Author Dane Ortlund describes a compassionate doctor, who has traveled deep into the jungle to provide medical care to a primitive tribe afflicted with a contagious disease. He has had his medical equipment flown in. He has correctly diagnosed the problem, and the antibiotics are prepared and available. He is independently wealthy and has no need of any kind of financial compensation. But as he seeks to provide care, those who are afflicted refuse the care. They want to take care of themselves. They want to heal on their own terms. Finally, a few brave young men step forward to receive the care being freely provided.

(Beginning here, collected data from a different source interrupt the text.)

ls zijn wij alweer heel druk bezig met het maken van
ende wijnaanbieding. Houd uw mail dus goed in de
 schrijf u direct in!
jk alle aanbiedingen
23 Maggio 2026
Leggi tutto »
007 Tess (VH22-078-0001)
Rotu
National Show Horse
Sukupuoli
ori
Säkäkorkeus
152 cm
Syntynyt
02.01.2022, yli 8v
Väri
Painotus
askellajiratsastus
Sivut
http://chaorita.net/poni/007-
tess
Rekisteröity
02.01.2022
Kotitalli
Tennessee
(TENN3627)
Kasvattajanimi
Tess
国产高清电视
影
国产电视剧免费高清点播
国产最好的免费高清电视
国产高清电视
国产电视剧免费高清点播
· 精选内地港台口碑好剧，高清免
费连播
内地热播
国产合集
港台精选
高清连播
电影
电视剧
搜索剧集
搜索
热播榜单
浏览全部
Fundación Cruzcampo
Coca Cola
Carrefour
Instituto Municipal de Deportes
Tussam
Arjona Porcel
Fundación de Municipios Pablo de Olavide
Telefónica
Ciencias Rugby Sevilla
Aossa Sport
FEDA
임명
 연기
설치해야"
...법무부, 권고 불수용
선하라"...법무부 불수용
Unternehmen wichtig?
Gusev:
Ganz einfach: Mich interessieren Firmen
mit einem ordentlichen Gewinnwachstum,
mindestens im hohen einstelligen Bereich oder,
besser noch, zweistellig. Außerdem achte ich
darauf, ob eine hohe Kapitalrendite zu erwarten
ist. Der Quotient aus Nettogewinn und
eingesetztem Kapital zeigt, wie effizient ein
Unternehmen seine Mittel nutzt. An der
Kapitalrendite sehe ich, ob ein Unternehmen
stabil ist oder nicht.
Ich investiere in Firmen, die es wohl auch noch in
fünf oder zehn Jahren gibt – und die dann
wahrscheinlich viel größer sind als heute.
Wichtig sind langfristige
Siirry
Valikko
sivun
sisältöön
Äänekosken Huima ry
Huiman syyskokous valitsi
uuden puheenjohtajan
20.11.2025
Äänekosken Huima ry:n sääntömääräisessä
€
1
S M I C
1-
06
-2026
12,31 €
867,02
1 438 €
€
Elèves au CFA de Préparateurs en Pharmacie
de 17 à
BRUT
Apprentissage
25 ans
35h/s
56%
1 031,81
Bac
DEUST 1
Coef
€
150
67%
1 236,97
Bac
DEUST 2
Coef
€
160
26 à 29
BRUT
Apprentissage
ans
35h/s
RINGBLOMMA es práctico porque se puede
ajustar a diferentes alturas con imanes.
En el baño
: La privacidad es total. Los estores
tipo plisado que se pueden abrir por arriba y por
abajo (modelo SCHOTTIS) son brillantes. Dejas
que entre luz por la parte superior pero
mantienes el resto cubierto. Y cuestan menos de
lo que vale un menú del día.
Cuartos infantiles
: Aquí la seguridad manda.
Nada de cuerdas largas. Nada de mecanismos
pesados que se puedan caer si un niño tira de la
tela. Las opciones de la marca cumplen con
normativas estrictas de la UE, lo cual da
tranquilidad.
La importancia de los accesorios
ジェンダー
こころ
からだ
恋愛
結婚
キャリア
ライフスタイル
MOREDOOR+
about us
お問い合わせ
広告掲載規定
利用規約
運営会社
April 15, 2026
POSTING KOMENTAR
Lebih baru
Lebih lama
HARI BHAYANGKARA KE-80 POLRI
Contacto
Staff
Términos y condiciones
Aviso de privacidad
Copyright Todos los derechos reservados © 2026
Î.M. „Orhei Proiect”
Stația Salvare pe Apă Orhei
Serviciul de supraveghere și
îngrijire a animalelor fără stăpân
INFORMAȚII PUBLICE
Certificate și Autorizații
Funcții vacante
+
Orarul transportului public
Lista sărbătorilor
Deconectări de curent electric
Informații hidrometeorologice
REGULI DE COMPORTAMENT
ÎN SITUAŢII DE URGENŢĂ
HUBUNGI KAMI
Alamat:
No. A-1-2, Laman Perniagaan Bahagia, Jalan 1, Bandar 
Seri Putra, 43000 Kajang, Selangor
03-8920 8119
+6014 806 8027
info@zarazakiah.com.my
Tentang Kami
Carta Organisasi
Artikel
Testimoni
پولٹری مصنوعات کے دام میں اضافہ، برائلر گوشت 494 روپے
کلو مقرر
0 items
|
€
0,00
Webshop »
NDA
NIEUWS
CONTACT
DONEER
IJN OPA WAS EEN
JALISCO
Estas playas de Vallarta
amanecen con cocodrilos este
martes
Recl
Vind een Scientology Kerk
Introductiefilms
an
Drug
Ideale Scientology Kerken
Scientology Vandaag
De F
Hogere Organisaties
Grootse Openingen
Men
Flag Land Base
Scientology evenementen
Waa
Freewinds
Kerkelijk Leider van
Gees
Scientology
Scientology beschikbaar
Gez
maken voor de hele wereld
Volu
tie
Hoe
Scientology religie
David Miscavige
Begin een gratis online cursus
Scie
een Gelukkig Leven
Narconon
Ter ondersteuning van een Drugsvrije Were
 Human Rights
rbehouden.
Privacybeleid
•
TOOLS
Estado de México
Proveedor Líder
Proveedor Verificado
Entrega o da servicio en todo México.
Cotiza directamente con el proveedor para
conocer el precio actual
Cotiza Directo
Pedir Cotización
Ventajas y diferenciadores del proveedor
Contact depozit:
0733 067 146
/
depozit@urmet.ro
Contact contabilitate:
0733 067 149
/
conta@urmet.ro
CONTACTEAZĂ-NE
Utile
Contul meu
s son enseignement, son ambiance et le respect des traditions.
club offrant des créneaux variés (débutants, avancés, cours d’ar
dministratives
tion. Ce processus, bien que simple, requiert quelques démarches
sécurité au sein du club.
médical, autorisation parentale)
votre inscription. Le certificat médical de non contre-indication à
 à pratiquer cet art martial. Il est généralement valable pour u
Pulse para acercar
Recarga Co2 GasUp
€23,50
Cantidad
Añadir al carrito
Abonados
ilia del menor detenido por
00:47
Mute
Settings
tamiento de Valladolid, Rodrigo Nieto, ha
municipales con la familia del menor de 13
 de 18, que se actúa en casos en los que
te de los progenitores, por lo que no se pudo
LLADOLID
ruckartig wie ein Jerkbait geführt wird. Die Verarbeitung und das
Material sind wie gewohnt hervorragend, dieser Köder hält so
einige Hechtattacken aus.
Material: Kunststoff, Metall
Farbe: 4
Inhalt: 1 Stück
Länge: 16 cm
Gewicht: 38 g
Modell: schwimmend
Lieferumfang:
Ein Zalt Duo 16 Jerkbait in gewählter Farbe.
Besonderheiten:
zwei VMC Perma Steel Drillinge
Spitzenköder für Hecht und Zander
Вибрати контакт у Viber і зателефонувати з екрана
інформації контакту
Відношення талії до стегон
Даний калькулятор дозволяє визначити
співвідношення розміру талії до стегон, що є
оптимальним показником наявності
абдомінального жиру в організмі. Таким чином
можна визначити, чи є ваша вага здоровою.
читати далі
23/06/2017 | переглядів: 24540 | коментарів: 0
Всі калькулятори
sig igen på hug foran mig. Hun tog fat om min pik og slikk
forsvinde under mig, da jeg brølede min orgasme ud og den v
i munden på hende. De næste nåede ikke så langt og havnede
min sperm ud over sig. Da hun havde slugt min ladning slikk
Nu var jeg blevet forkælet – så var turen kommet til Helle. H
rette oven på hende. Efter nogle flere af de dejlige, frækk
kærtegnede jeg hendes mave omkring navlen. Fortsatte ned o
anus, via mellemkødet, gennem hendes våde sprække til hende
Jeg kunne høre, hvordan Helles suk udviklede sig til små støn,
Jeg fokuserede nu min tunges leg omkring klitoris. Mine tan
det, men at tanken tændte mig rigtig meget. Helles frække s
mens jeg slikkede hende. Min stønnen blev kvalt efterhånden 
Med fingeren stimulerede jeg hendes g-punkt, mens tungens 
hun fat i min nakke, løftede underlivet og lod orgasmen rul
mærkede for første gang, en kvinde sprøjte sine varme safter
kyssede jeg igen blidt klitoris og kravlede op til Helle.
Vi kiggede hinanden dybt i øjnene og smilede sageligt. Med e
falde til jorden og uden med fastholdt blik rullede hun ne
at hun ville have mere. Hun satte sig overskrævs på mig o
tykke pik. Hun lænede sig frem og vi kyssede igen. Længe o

What does the doctor feel? Joy. His joy increases to the degree that the sick come to him for help and healing. It’s the whole reason he came.

So, with us, and so with Christ. He does not get flustered and frustrated when we come to him for fresh forgiveness, for renewed pardon, with distress and need and emptiness. That’s the whole point. He came to heal (Dane Ortlund, Gentle and Lowly: The Heart of Christ for Sinners and Sufferers, Crossway, 2020, p. 36; www.PreachingToday.com).

Please, stop trying to take care of yourself and heal on your own terms. Instead, come to Christ and heal on His terms. Step forward to receive the care He freely provides, taking the medicine He prescribes, trusting Him enough to do what He tells you to do.

If you want to move from darkness into light, if you want to move from ignorance into insight, just walk in the light of the cross, walk in the light of Christ, and walk in the light of His commands.

Somebody once asked Bible scholar N.T. (Tom) Wright what he would tell his children on his deathbed? He replied, “Look at Jesus.” Then Tom Wright explained why:

The [Person] who walks out of [the pages of the Gospels] to meet us is just central and irreplaceable. He is always a surprise. We never have Jesus in our pockets. He is always coming at us from different angles… If you want to know who God is, look at Jesus. If you want to know what it means to be human, look at Jesus. If you want to know what love is, look at Jesus. And go on looking until you're not just a spectator, but part of the drama that has him as the central character (Marlin Whatling, The Marriage of Heaven and Earth, CreateSpace, 2016, page 129; www.PreachingToday.com).

My dear friends, if you want to move from darkness to light, look at Jesus, and keep on looking until you are living the life He called you to live.